| TASK ITEM |
Quote the passage about canceled TV shows word for word, from "I never watch" to "or seven years?".

| SELECTED EXCERPT |
=======
One characteristic of many current shows (at least, the ones I watch?) is that they have a continuous and developing plot line. If you do enjoy watching newer shows every week (following that unfolding story) well, unfortunately you often are left hanging.
For example, I just learned that a show I started watching towards the end of its first season was not renewed for more episodes following its second season. They probably thought they would be renewed because there was really no resolution whatsoever to the various plot lines.
This happened to me a few years ago when I began watching the Sarah Connor Chronicles, a now-defunct TV series based on the Terminator movies. It was canceled after its second season, leaving every plot line dangling helplessly in the unpredictable winds of ratings…
I also learned this week that another show I had been watching this past year was not renewed beyond its first season. Their story was somewhat resolved as they were notified of the non-renewal with enough time to rewrite the last few episodes to be more of a series finale. Whew!
So what’s the deal here? Is the most frustrating part that the show doesn’t run very long? Or is it just frustrating that they leave you (permanently) hanging when a show is canceled before it’s story is “finished”?
OR, is it possibly the most frustrating that the networks who carry these shows only use live TV as their metric for which shows are “successful” and which are not?
Yep. It’s that!
I never watch live TV. EVER. We have kids! We have a schedule! Who can sit down in the evenings and watch a TV show? (And who wants to do that without being able to forward through the commercials?) I think Jen and I have watched a combined three episodes of live TV in the past… maybe six or seven years?
=======
| SOURCE INFORMATION |
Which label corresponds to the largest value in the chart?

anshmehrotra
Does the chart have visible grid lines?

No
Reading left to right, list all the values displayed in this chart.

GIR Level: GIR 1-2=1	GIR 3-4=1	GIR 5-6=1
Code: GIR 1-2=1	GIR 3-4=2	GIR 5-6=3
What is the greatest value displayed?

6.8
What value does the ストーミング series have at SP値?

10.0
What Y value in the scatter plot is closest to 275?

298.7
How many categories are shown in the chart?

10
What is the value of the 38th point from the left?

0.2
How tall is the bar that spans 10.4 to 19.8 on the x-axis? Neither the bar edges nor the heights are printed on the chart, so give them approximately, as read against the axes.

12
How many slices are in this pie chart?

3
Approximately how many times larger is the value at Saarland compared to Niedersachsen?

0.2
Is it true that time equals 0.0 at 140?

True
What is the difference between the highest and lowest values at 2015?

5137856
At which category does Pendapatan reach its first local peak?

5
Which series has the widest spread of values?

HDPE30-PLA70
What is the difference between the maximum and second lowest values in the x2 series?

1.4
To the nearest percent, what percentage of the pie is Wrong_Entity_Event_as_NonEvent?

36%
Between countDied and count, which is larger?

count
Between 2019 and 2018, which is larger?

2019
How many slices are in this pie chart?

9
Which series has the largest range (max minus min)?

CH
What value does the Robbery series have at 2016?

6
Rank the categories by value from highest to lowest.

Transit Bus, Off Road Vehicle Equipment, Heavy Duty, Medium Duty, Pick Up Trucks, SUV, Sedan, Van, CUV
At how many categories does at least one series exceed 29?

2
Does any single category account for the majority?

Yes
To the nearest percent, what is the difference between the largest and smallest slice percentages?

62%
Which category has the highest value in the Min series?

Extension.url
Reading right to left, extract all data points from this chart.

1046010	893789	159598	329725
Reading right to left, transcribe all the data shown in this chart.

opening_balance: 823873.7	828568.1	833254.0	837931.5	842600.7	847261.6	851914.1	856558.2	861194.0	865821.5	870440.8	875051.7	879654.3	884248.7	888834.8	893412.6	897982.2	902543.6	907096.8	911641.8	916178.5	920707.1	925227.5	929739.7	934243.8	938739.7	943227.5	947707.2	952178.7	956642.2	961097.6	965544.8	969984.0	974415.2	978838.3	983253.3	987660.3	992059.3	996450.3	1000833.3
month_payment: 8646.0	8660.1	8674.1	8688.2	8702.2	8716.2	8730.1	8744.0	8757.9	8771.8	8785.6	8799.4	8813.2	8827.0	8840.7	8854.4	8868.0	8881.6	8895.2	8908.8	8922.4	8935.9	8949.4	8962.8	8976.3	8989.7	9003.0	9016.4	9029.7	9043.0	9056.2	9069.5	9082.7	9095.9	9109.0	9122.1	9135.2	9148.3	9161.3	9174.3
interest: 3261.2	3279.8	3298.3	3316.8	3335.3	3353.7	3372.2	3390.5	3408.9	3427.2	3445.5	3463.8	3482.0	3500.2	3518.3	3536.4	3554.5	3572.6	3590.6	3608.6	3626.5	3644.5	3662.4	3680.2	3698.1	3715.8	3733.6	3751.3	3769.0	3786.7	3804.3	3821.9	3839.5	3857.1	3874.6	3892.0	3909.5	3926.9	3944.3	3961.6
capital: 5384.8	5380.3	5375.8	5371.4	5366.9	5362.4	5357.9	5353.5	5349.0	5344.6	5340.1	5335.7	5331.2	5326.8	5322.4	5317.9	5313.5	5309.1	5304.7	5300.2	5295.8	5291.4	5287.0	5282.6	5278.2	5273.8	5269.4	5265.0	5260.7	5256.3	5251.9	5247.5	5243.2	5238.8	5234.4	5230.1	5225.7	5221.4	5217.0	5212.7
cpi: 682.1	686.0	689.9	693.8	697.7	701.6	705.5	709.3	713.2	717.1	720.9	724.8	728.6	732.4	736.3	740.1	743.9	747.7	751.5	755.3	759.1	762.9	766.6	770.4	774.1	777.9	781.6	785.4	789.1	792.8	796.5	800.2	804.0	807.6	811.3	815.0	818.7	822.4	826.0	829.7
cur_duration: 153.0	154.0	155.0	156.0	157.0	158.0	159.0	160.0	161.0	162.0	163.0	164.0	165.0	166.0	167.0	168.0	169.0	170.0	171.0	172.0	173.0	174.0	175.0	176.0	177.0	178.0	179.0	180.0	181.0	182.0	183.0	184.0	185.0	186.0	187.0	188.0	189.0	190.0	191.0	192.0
=======
| RESPONSE TO THIS TASK |
I never watch live TV. EVER. We have kids! We have a schedule! Who can sit down in the evenings and watch a TV show? (And who wants to do that without being able to forward through the commercials?) I think Jen and I have watched a combined three episodes of live TV in the past… maybe six or seven years?